Die aus den KZ zurückkehrenden Sinti stießen nach 1945 wie zuvor auf eine Mauer aus Misstrauen, Ablehnung und Diffamierung. Viele wurden behelfsmäßig in bald überbelegten Baracken oder Eisenbahnwaggons an Stadträndern untergebracht. Noch in den 1980er Jahren lebten vielerorts Sinti-Familien in solchen notdürftigen Behausungen oder ihnen speziell zugewiesenen Plätzen außerhalb der Stadt.

Auch die Zugänge zu politischer Mitwirkung, Bildung, „normalem“ Berufsleben und Freizeiteinrichtungen blieben verschlossen bzw. öffneten sich nur zäh. Hierbei begegneten die Überlebenden des Holocaust teilweise sogar den damaligen Tätern in den zuständigen Behörden. Die Sinti blieben auch nach 1945 gesellschaftliche Außenseiter und Fremde im eigenen Land.

In den 1980er Jahren entstanden die ersten wissenschaftlichen Untersuchungen zur sozialen Lage der Sinti. Es wurde eine ökonomische, soziale und besoldungsmäßige Randlage festgestellt. Viele lebten in Armut.
Die aggressive Vertreibungspolitik seit den späten 1940er Jahren, so eine Studie aus dem Jahr 2001, sowie die ängstliche Kontroll- und Bewährungspolitik“ der 1960er Jahre hätten sie sozial und ökonomisch ausgegrenzt.
Sie hätten weiterhin geringere Chancen auf dem Arbeitsmarkt, beim sozialen Status, bei der Schulbildung und bei der Beteiligung an politischen Entscheidungsprozessen.

2011 wurde in einer Studie erneut festgestellt, dass immer noch viele Sinti-Kinder entweder gar nicht oder nur unzureichend beschult würden.
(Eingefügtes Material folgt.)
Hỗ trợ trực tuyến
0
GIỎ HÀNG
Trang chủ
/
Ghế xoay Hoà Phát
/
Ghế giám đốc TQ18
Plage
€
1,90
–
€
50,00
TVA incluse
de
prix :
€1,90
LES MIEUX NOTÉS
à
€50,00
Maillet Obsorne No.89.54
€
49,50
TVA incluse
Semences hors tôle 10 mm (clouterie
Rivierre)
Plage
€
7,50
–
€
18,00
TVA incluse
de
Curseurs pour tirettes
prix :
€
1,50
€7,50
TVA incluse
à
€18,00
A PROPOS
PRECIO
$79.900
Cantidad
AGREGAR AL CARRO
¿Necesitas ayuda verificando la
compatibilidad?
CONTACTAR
Dadurch bliebe oft auch eine berufliche Ausbildung aus und ergäben fast zwangsläufig auch prekäre wirtschaftliche und soziale Verhältnisse.
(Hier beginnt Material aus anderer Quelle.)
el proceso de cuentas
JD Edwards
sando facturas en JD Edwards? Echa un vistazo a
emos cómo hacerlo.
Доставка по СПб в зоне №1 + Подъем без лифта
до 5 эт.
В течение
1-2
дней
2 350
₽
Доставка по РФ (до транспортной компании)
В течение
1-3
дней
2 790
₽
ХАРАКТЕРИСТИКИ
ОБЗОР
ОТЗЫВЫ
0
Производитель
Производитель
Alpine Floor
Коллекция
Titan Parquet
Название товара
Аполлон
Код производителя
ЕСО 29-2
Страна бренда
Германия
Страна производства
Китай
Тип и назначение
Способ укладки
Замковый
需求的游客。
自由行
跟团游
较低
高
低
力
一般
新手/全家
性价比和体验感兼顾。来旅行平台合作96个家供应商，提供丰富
Erst Ende der 1990er Jahre wurden Sinti als „deutsche Minderheit“ anerkannt.

Vorangegangen war ein langer (und bis heute andauernder) Kampf um gesellschaftliche Akzeptanz, rechtliche Gleichstellung und Chancengerechtigkeit.
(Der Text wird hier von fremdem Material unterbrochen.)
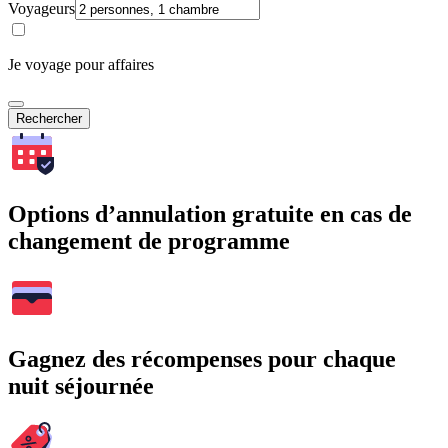
Voyageurs
Je voyage pour affaires
Rechercher
Options d’annulation gratuite en cas de
changement de programme
Gagnez des récompenses pour chaque
nuit séjournée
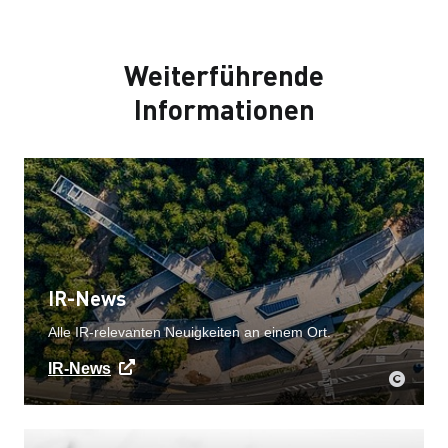
Weiterführende
Informationen
IR-News
Alle IR-relevanten Neuigkeiten an einem Ort.
IR-News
Aus den Aktivitäten der Bürgerrechtsbewegung der 1970er Jahre, die besonders mit dem Wirken des Bürgerrechtlers Romani Rose verbunden ist, ging 1982 die Gründung des „Zentralrats Deutscher Sinti und Roma“ in Heidelberg hervor.

Heute leben in Deutschland ca. 80 bis 120.000 Sinti deutscher Staatsbürgerschaft. Fast alle sind mittlerweile sesshaft. Es wirken jedoch immer noch Vorurteile und Klischees, es äußert sich manchmal gar Hass. Ein Grund liegt sicher in der starken Kraft der Überlieferung.

Über Jahrhunderte bewahrten sich die Sinti nicht nur ihre eigene Sprache (Romanes), sondern auch ihre Kultur. Die besondere Bedeutung der Familie und familiärer Hierarchien, interne Formen der Konfliktregelung, traditionelle Meidungsregeln und Umgangsgebote, spezielle Bräuche, Ernährungsgepflogenheiten sowie die gemeinschaftsstiftende Funktion der mündlichen Erzählung bzw. der Musik sind Tradition. In der Berufstätigkeit vieler Sinti-Familien wirken diese Traditionen ebenfalls fort. Ein Teil der Sinti ist immer noch im reisenden Unterhaltungsgewerbe, im Zirkuswesen oder auch im selbstständigen Handel (Kraftfahrzeuge, Antiquitäten, Schrott) tätig.

Ein weiteres wichtiges Element ist die Religion. Die Mehrheit der Sinti ist katholisch oder bekennt sich zu den evangelischen Freikirchen. Auch geringe Formen des Volksglaubens sind noch verbreitet.